I missed that, and I appologize. But I still think it's fair to give it an opportunity for a last review. BTW: @MartinNowak and I would be curious to have your reply regarding a variadic |
@WalterBright: As far as I can see, people objected to it becoming public API there, i.e. Also note that Phobos accessing a druntime-internal module would be a bit sketchy. We have been working hard to make Phobos "just another library", after all. |
Sorry, I had missed that. My thoughts are that although I used ScopeBuffer extensively, there was no use case for that. I tend to eschew adding things until there is a noticeable need for it, because it's much harder to take away unneeded features than it is to add them. I don't think it matters which internal package scopebuffer is in, after all, it is an internal package and users don't care about internal implementations. Phobos is dependent on druntime, and nothing about scopebuffer being in druntime changes that. |
This underwent significant scrutiny already, a whole lot more than a bunch of more significant work. It's gotten to the point it's unproductive to continue the stream of nits.
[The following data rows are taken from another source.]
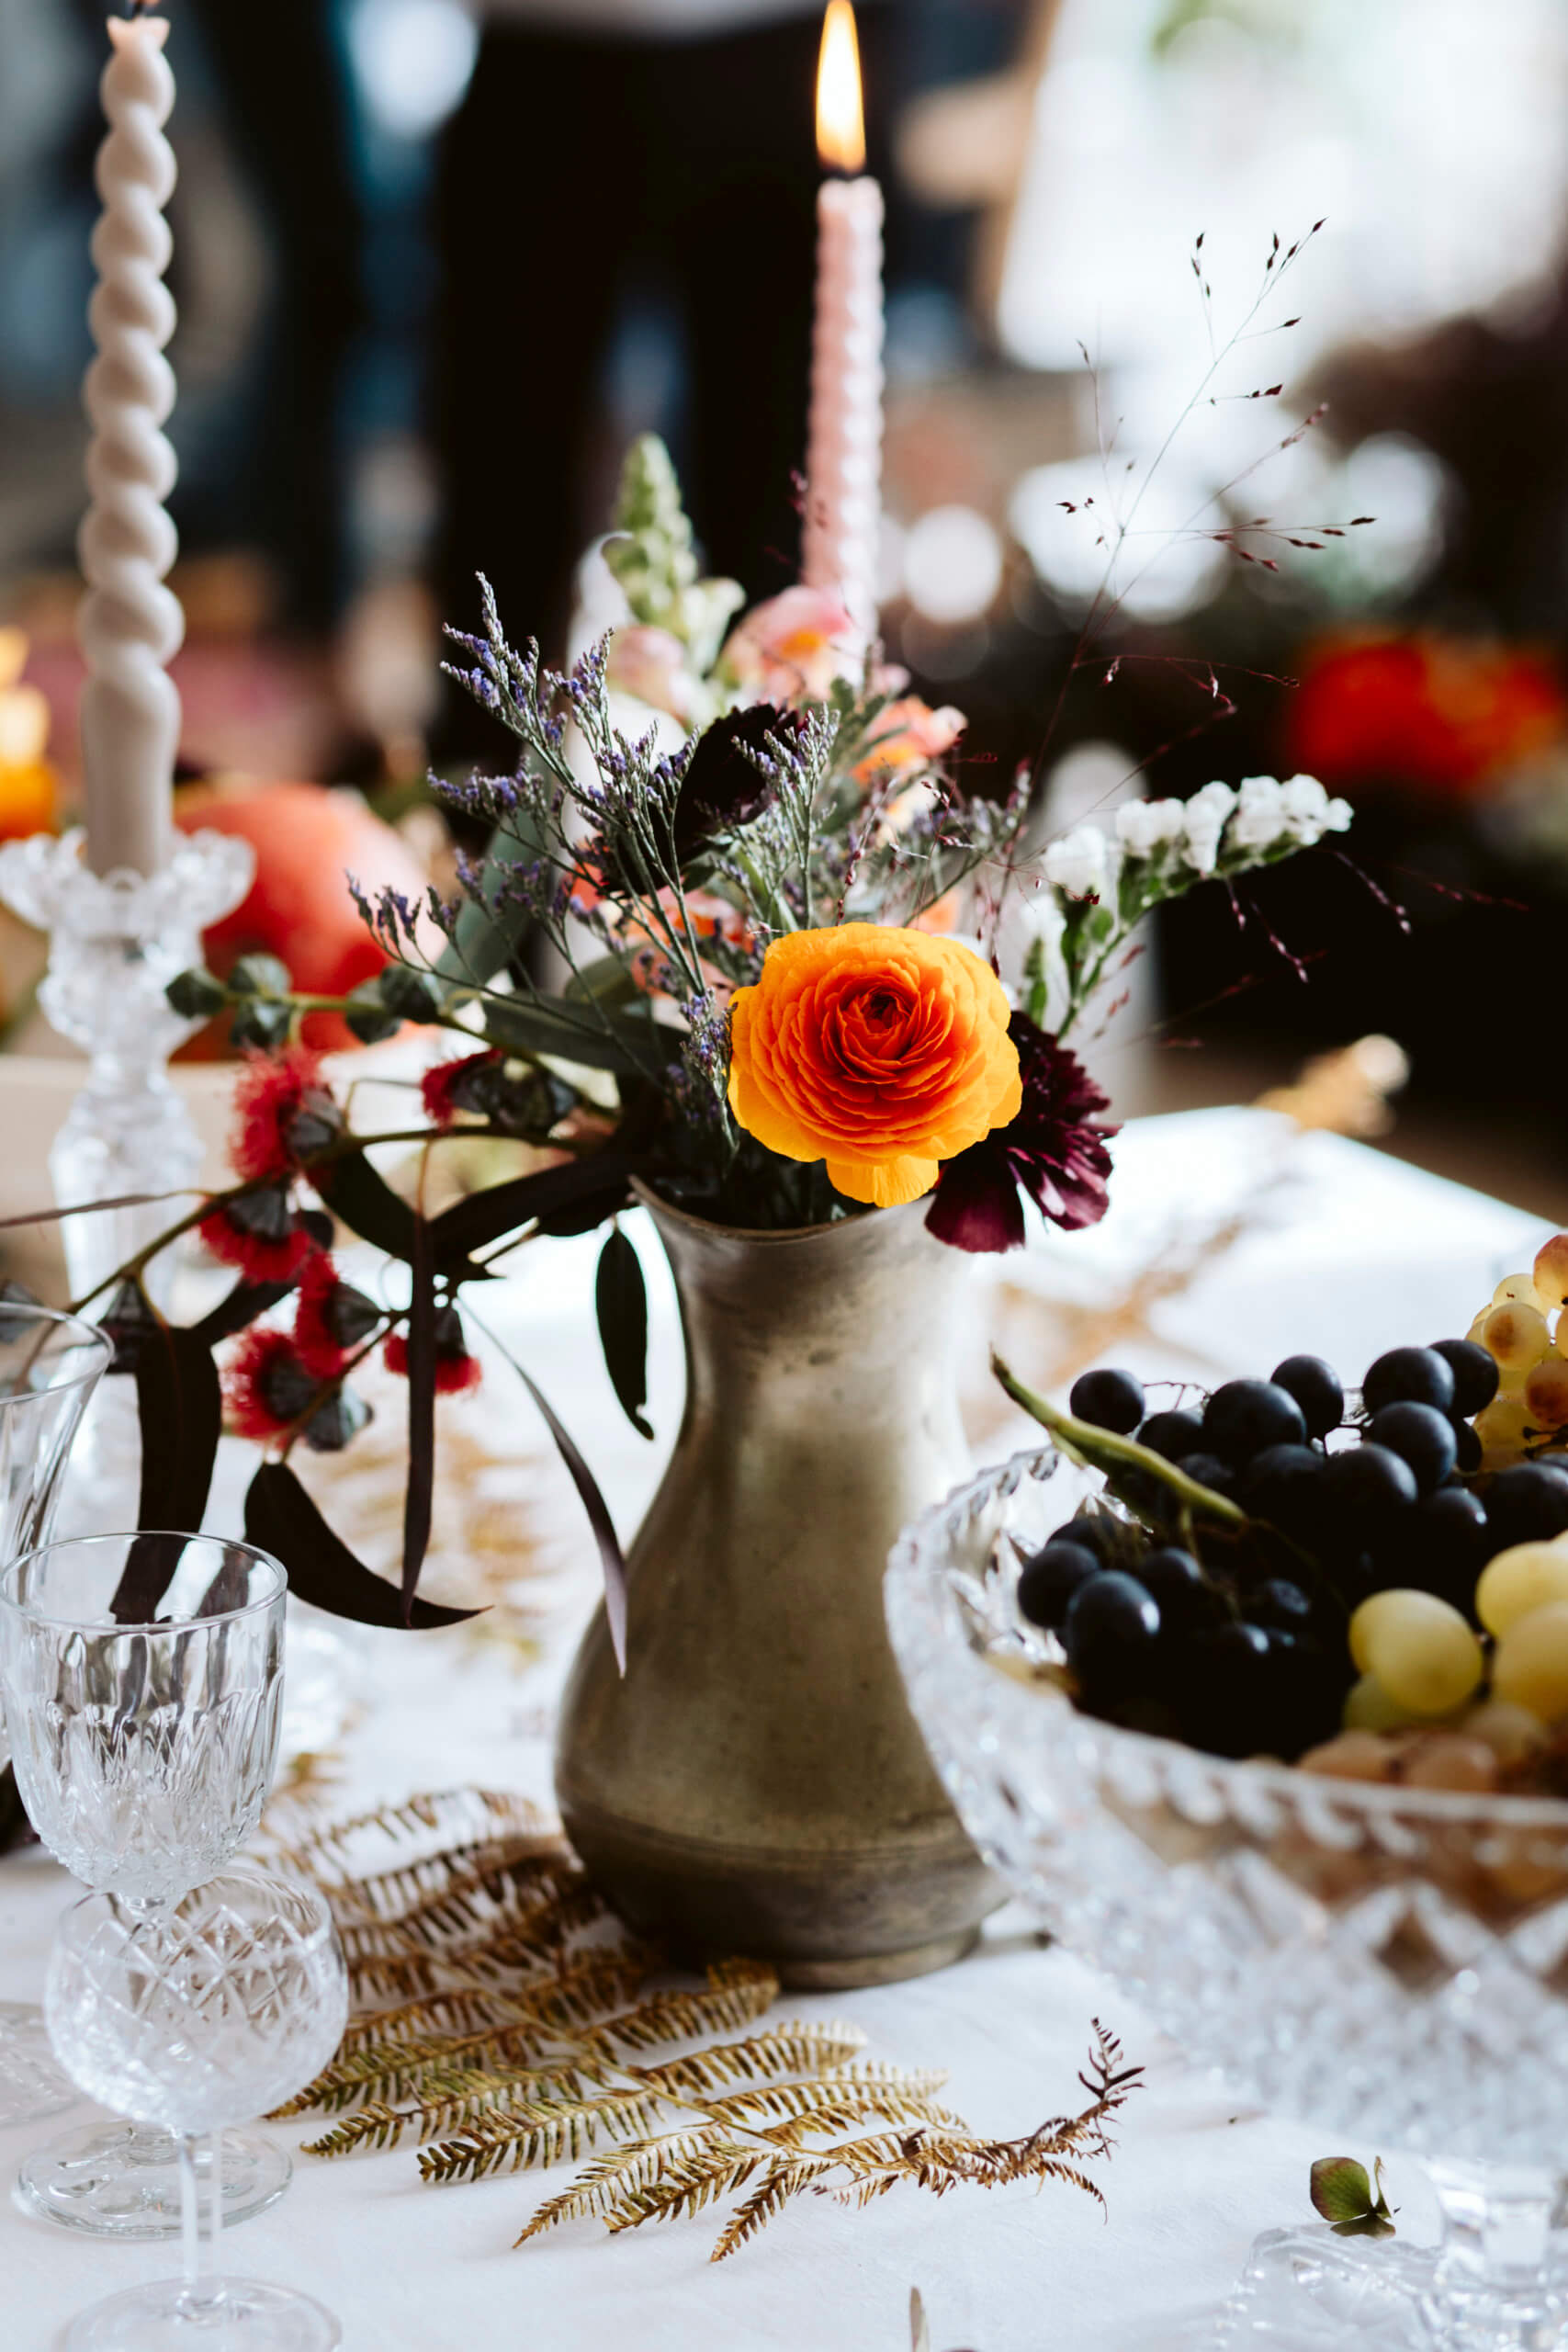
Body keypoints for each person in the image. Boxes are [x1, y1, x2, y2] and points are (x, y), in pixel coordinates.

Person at [431, 0, 897, 722]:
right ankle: (477, 763)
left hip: (774, 46)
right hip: (544, 51)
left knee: (781, 500)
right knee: (506, 480)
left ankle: (785, 765)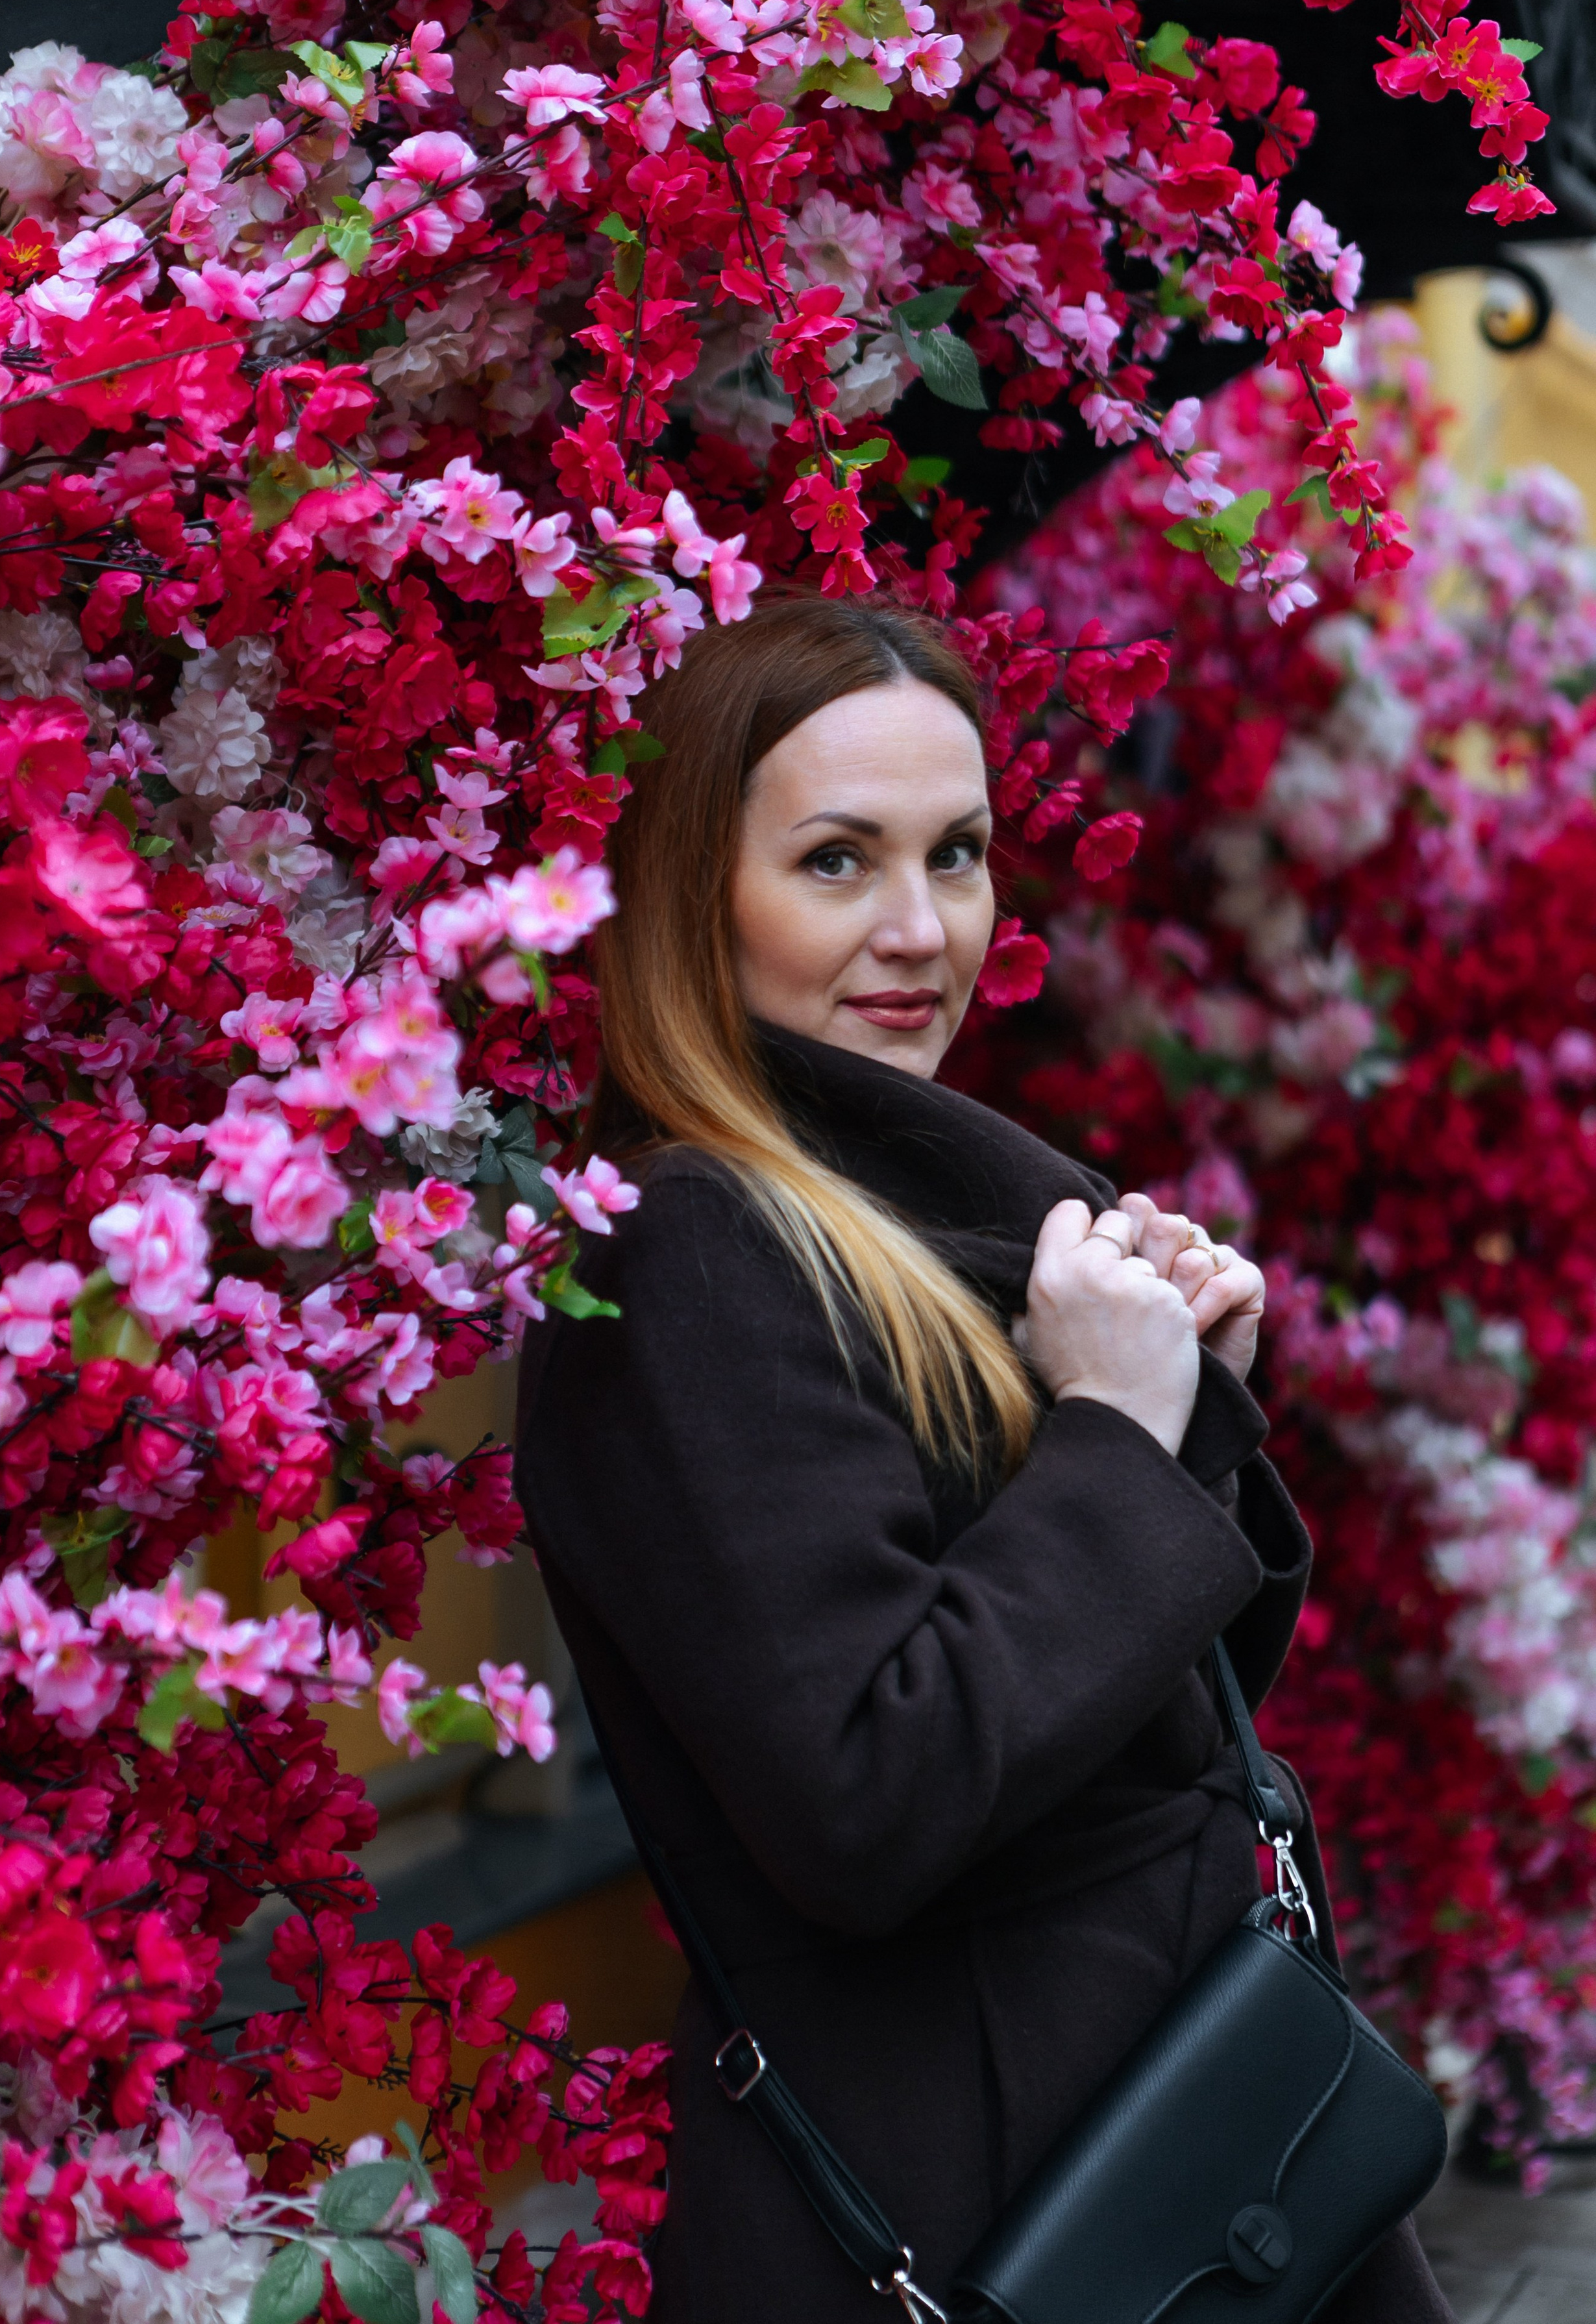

I'm seeing potential use in druntime in core.sys.windows.generateSearchPath (far as I can tell it's incorrect at the moment), core.runtime.loadLibrary, and probably a few others, but neither has high impact. It is true there is no precedent of phobos using druntime internal code. So then let's move this to |
Yep, right decision. I wouldn't know of any performance sensitive code in druntime that would benefit from this. |
This is an alternative to dlang/phobos#1911 , adding it to druntime instead.